$S^1$ action on vector space implies $\mathbb{Z}$-grading?

Question

Suppose I have an action of $S^1$ on $V$, where $V$ is a complex vector space. This means I have a homomorphism $$ S^1\to\operatorname{GL}(V,\mathbb{C})\\ \lambda\mapsto D_\lambda, $$ where $$ D_{\lambda\mu}=D_\lambda D_\mu. $$ Does this entail that I get a $\mathbb{Z}$-grading on $V$? If so, how? I think that if we show that $D_\lambda$ is diagonalizable for each $\lambda$ then we are done since these operators commute.

Answer 1

The answer is yes if $V$ is equipped with an inner product making it a Hilbert space and the action of $S^1$ is continuous. Then we can average the inner product over the $S^1$-action to get an invariant inner product making this a unitary representation, which is then completely reducible by the Peter-Weyl theorem. $V$ is then graded by isotypic components: for $n \in \mathbb{Z}$ the $n^{th}$ graded component $V_n$ is the subspace of $V$ on which $z \in S^1$ acts by $z^n$.

The most famous special case of this is the regular representation on $L^2(S^1)$, where the decomposition above recovers the theory of Fourier series.

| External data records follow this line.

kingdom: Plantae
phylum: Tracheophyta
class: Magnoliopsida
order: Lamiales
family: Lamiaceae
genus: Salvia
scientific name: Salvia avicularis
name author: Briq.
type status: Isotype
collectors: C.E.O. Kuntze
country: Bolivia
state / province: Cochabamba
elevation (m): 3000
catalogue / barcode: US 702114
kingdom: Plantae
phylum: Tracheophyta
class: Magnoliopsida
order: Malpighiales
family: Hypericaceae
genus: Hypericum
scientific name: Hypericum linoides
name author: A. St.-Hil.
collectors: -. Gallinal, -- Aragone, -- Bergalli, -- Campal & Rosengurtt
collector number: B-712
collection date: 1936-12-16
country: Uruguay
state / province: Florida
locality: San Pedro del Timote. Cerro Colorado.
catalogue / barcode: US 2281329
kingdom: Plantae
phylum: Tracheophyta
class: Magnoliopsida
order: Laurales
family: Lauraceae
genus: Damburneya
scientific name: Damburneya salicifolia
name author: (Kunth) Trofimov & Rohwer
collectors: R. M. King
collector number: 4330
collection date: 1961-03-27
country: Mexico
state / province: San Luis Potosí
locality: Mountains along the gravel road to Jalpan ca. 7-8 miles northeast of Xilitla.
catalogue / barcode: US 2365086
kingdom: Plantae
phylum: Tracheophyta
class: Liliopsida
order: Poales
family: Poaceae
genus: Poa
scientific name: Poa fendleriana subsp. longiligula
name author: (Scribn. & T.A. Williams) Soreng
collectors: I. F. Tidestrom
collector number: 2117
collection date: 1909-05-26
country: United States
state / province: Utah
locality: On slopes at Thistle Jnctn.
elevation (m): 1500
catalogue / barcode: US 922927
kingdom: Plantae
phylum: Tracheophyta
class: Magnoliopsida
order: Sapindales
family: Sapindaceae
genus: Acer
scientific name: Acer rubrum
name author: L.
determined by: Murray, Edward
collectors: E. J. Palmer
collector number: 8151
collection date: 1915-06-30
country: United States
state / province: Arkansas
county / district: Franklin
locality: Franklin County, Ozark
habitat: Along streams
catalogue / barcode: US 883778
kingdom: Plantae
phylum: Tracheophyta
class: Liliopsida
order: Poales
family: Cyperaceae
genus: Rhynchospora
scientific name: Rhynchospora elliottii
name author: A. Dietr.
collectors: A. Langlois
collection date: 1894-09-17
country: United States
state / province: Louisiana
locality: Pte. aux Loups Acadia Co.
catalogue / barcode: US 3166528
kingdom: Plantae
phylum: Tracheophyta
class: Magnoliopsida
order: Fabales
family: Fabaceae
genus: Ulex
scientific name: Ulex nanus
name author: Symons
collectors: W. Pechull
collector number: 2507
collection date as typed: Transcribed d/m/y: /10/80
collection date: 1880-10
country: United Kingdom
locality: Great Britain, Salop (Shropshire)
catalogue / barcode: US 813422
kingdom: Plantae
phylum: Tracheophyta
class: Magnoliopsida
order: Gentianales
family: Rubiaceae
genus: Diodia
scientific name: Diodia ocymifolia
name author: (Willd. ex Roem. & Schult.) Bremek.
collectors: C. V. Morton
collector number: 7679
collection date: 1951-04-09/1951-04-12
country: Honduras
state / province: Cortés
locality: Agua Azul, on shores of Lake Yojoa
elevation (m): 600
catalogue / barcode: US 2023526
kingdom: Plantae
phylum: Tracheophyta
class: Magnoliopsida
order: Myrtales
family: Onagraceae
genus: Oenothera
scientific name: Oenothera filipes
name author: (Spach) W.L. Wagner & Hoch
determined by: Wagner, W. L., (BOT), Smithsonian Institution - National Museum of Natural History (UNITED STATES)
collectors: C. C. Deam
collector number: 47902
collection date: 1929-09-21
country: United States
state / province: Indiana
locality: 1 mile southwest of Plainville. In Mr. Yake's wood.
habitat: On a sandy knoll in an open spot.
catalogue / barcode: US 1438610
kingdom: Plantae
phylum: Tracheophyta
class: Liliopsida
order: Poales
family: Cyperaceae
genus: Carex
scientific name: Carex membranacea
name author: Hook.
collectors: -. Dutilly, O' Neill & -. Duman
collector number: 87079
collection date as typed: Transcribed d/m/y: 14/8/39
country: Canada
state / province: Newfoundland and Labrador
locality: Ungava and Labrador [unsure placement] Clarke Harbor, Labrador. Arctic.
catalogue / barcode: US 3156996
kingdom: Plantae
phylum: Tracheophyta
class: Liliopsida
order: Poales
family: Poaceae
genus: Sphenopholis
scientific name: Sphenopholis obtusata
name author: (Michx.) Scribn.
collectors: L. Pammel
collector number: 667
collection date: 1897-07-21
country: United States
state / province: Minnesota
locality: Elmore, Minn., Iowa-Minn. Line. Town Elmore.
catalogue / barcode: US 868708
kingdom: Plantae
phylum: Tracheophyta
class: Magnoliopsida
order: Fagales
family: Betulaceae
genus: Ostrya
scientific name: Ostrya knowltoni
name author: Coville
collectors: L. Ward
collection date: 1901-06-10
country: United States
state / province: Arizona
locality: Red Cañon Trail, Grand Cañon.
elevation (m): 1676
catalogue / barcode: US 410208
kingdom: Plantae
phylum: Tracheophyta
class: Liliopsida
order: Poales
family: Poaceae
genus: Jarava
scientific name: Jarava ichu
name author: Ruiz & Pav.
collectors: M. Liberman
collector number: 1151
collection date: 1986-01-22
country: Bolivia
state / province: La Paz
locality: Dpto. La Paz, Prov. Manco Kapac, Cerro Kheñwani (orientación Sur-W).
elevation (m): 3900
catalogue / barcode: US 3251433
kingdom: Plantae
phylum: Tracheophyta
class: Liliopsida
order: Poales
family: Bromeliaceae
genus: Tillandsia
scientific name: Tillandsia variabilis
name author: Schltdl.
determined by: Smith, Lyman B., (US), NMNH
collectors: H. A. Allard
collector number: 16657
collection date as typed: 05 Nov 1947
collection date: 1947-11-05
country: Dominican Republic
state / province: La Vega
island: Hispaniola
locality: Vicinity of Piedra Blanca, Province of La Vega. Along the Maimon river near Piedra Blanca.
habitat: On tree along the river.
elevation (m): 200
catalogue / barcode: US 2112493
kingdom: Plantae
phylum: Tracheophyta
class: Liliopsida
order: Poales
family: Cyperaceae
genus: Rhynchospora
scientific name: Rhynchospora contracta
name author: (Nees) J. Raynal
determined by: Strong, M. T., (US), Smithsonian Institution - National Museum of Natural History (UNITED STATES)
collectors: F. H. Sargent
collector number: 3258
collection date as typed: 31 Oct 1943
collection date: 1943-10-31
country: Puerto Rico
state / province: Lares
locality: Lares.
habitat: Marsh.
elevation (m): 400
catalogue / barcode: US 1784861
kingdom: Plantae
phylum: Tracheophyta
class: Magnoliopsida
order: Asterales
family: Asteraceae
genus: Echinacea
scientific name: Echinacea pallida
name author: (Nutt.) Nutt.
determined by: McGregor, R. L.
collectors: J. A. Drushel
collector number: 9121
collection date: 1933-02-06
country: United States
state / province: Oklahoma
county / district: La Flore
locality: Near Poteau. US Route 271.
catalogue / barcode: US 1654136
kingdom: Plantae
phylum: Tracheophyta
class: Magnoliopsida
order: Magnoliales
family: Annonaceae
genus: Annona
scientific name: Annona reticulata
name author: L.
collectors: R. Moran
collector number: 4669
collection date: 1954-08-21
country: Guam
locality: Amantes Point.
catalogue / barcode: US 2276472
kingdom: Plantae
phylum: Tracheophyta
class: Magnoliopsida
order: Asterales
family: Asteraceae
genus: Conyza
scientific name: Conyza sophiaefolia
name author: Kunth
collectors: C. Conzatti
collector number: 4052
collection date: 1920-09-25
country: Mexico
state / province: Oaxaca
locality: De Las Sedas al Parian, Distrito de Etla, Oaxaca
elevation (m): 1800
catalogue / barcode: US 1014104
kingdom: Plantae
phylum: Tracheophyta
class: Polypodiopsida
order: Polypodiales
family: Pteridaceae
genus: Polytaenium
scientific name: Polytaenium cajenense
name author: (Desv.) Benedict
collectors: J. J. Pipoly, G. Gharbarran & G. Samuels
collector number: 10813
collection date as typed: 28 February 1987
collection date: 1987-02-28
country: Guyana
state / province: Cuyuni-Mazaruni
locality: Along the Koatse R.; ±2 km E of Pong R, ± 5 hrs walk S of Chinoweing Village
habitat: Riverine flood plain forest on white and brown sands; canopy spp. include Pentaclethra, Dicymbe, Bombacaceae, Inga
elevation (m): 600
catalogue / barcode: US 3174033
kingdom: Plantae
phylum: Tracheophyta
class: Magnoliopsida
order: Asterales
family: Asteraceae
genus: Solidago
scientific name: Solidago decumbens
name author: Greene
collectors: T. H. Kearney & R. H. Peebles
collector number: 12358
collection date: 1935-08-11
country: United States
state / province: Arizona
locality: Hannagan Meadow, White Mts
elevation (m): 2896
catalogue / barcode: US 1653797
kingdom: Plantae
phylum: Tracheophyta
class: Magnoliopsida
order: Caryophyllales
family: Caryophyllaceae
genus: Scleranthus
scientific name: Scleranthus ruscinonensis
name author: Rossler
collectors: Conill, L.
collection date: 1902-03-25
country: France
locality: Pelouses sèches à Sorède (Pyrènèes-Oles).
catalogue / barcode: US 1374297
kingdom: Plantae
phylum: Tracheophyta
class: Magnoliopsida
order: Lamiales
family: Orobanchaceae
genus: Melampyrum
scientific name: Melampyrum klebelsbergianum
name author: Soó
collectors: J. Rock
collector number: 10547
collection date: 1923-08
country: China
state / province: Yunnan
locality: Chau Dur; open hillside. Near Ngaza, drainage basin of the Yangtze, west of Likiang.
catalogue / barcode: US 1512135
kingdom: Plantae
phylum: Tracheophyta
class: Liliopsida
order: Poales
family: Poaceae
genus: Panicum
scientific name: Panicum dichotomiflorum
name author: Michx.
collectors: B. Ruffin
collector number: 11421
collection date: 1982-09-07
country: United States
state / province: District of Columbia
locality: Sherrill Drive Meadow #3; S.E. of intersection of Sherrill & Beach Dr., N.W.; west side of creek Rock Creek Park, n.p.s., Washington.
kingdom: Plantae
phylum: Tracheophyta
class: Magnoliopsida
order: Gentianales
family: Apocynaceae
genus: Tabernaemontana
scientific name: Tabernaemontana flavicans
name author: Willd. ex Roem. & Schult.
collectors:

This takes care of the case that $V$ is finite-dimensional, since finite-dimensional inner product spaces are always Hilbert spaces. It's less clear to me what happens in general. If we really want to work with bare vector spaces without an inner product or anything like that, then we can replace actions of $S^1$ with actions of the multiplicative group scheme $\mathbb{G}_m$, which correspond to $\mathbb{Z}$-gradings for vector spaces over any field.